**List of tasks**
[a] Put this sentence from the passage on Russia's Ouroboros cyber attacks into Spanish: "It all comes down to perception, and whether or not all sides see fit to limit themselves to cyber attacks."
[b] Take the passage below on Russia's Ouroboros cyber attacks further, picking up after its final sentence.
------ Extract provided ------
By targeting the Ukrainian government with Ouroboros, the Russians are able to effectively engage in an aggressive, kinetic act without actually declaring war. This is due to the fact that in the digital age, cyber attacks fall into the category of being largely accepted as part of how countries exercise power. Much like how in the Cold War – where there were unspoken rules of what powers could do – these acts fall short of what is considered outright aggression.
However, this will not last forever. If certain capabilities of Ouroboros go live, then it will remain to be seen how the Ukraine reacts. And if the Russians deploy cyber weapons with network-destroying capabilities into other countries, there might well be one country that reacts as though the launch of a cyber weapon is no different than the launch of a missile. It all comes down to perception, and whether or not all sides see fit to limit themselves to cyber attacks.
------ Information shown ------
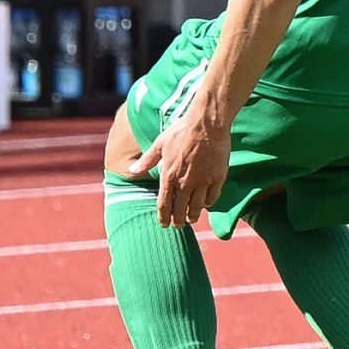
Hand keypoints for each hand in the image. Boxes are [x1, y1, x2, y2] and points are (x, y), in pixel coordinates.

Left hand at [129, 110, 230, 228]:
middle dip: (178, 220)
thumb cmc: (181, 131)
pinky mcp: (217, 178)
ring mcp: (202, 182)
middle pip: (180, 210)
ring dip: (193, 216)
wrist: (206, 123)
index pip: (163, 204)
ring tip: (191, 219)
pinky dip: (208, 204)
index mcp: (169, 175)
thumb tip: (131, 170)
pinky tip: (206, 204)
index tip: (164, 224)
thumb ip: (146, 160)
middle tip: (178, 225)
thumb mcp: (160, 144)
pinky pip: (212, 198)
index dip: (163, 217)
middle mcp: (184, 182)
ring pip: (197, 207)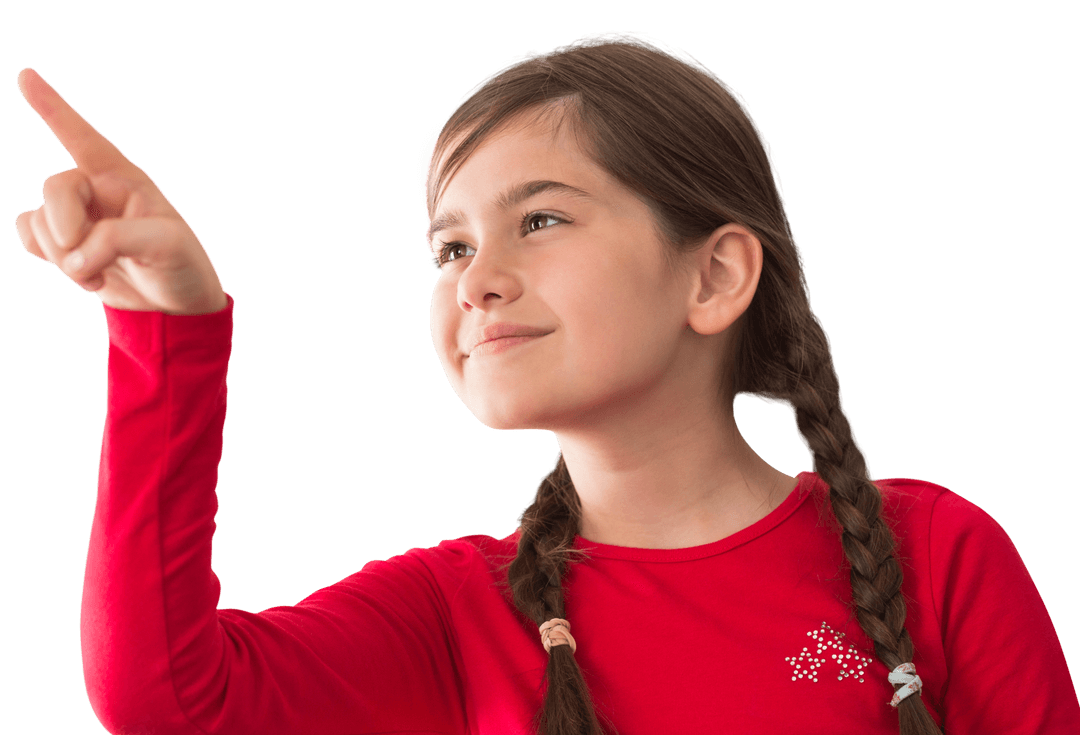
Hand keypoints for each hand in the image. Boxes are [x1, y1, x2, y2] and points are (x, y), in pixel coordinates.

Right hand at [14, 68, 227, 314]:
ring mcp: (79, 215)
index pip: (85, 138)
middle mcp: (98, 190)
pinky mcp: (64, 242)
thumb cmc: (181, 264)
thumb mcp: (167, 245)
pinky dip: (48, 259)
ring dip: (61, 253)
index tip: (25, 76)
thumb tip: (72, 256)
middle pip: (55, 187)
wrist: (174, 304)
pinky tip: (85, 274)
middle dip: (64, 226)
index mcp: (126, 177)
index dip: (54, 107)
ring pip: (37, 219)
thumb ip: (117, 239)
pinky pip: (28, 237)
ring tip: (97, 272)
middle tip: (85, 258)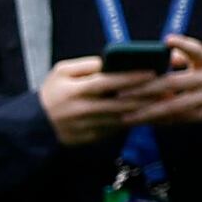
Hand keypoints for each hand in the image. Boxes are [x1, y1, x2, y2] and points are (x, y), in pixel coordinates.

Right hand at [37, 56, 151, 145]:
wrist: (34, 125)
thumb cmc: (52, 93)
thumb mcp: (62, 72)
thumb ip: (88, 66)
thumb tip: (115, 63)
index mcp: (75, 90)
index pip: (108, 82)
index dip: (131, 77)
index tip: (152, 71)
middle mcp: (83, 110)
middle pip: (120, 102)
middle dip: (146, 96)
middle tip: (167, 89)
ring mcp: (87, 127)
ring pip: (122, 118)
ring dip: (144, 110)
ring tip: (162, 101)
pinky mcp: (91, 139)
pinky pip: (116, 129)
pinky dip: (132, 121)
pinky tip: (146, 114)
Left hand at [125, 39, 201, 126]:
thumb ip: (185, 56)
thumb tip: (157, 52)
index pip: (197, 49)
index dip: (183, 45)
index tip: (168, 40)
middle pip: (176, 83)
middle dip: (146, 90)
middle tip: (121, 95)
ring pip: (179, 105)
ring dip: (152, 112)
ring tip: (129, 116)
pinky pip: (189, 118)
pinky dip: (168, 121)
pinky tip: (149, 123)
------
**Answer set**
[a] Todo se reduce a la percepción y a si todas las partes consideran oportuno limitarse a los ciberataques.

[b]
Ultimately, the Cold War remained cold due to the fact that all sides were able to maintain an agreed upon set of rules. As long as no one stood to gain from the outbreak of full-scale war – due to the proliferation of nukes and the prospect of “mutually assured destruction” – everyone could expect to do what was in their own best interests. The absence of such a set of rules and treaties governing cyber weapons has not yet led to open hostilities, but it remains to be seen if they will hold.
One can only hope a modern day Russia, and Ukraine for that matter, can be expected to do what’s in their best interests as well and avoid an open state of war.